Monday, November 8, 2010

Elections ’10: A year to forget

Did you say you voted? I’m sorry. My condolences.

Those three short sentences are not a great way to win friends and influence people, for sure, but it’s the way a lot of voters felt after the elections.

This is not a lambasting of conservative whiners, er, winners, or political do-gooders, or liberal leaners; this is a eulogy for the benignly ignorant rat pack of folks who voted for the wrong people or stood on the wrong side of issues for the wrong reasons.

Be honest, now: Did you vote for a person you did not know, did not research his or her record and didn’t have a clue as to qualifications or stances on important issues that are pertinent to the office sought?

Did you cast a ballot for a candidate and the only thing you knew about him or her was what you read on a yard sign?

Did you vote for a person or issue based on the recommendation of a family member, friend or associate?

Did you cast a ballot based strictly on party affiliation?

If you answered yes to any of those questions … shame on you!

With an average of less than 50 percent of the eligible voters taking time to cast ballots in any election (except in the presidential election years), it is the saddest state of affairs that so few care about the future of the country that good, smart people won’t exercise their right to vote.

My son, 21 and very, very smart, didn’t vote because, as he put it, “What different does it make? They are all the same, regardless of party, regardless of promises. Politicians do what they want to do to enrich themselves. Nothing changes.”

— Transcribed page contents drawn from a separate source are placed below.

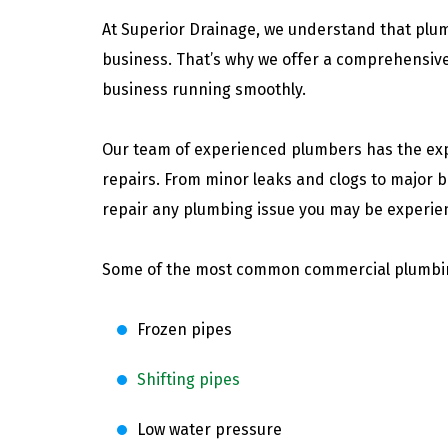
At Superior Drainage, we understand that plu
business. That’s why we offer a comprehensive
business running smoothly.
Our team of experienced plumbers has the exp
repairs. From minor leaks and clogs to major 
repair any plumbing issue you may be experie
Some of the most common commercial plumbing
Frozen pipes
Shifting pipes
Low water pressure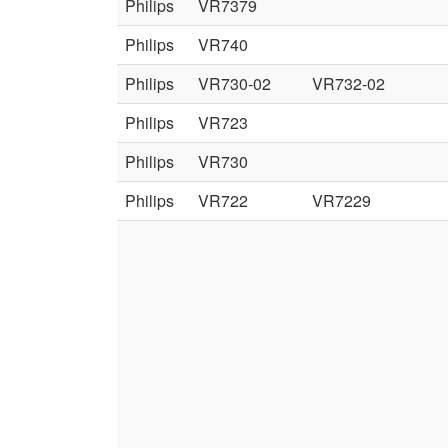
Philips
VR7379
Philips
VR740
Philips
VR730-02
VR732-02
Philips
VR723
Philips
VR730
Philips
VR722
VR7229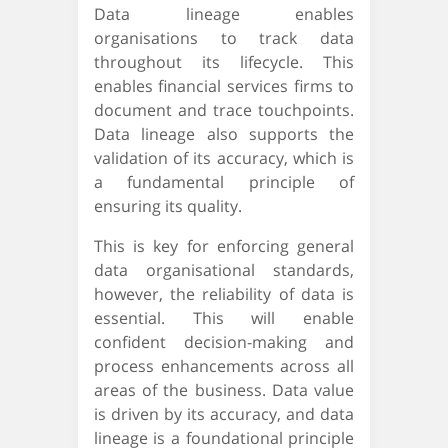
Data lineage enables
organisations to track data
throughout its lifecycle. This
enables financial services firms to
document and trace touchpoints.
Data lineage also supports the
validation of its accuracy, which is
a fundamental principle of
ensuring its quality.
This is key for enforcing general
data organisational standards,
however, the reliability of data is
essential. This will enable
confident decision-making and
process enhancements across all
areas of the business. Data value
is driven by its accuracy, and data
lineage is a foundational principle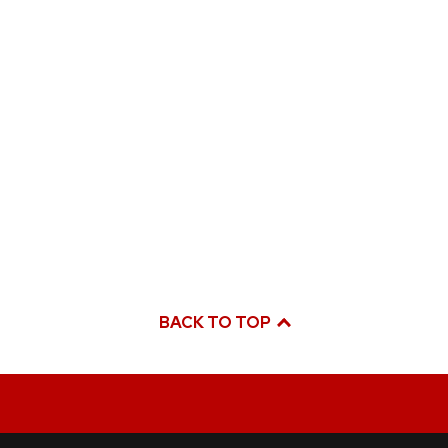
BACK TO TOP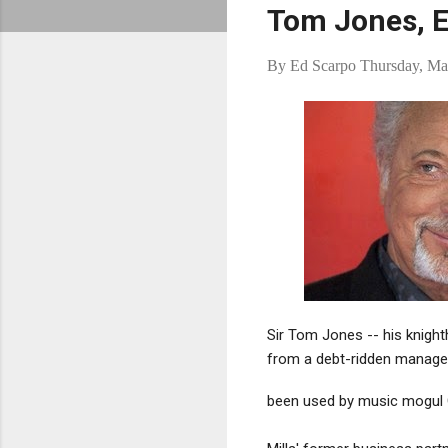
Tom Jones, 
By
Ed Scarpo
Thursday, Ma
Sir Tom Jones -- his knight
from a debt-ridden manage
been used by music mogul G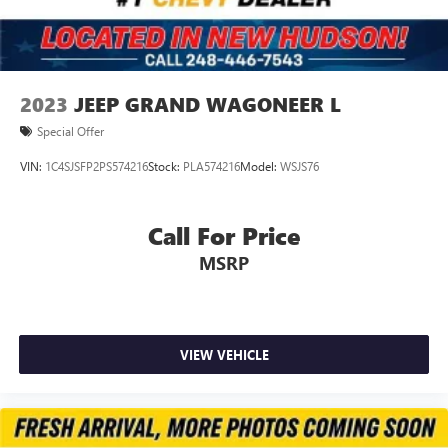
2023
JEEP GRAND WAGONEER L
Special Offer
VIN:
1C4SJSFP2PS574216
Stock:
PLA574216
Model:
WSJS76
Call For Price
MSRP
VIEW VEHICLE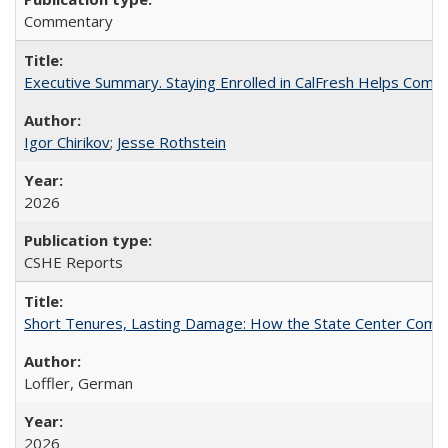
Commentary
Executive Summary. Staying Enrolled in CalFresh Helps Commu
Igor Chirikov
;
Jesse Rothstein
2026
CSHE Reports
Short Tenures, Lasting Damage: How the State Center Communi
Loffler, German
2026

Me: “All of them? They all are out to enrich themselves?”

Him: “Every single one. No exceptions.”

As have been observed by various people over the past few decades, I can argue with a stump and declare myself the winner, but it’s hard to argue with youthful logic of that caliber.

And, it’s hard to conjure up a single politician I have watched, studied and written about in the past 45-plus years that didn’t remove his or her nose out of the public trough until they were richer than when they were first elected.

As one political sage told me several decades ago: “Any politician that loses money being in public service is an idiot.”

While we can argue the degree of relative idiocy of politicians, it’s hard to imagine anyone believing that vast majority of politicos seek public favor without wanting money or power … and most want both.

Just as it’s hard to imagine that any vote just cast for any politician on any level will change a durn thing in the way governments operate.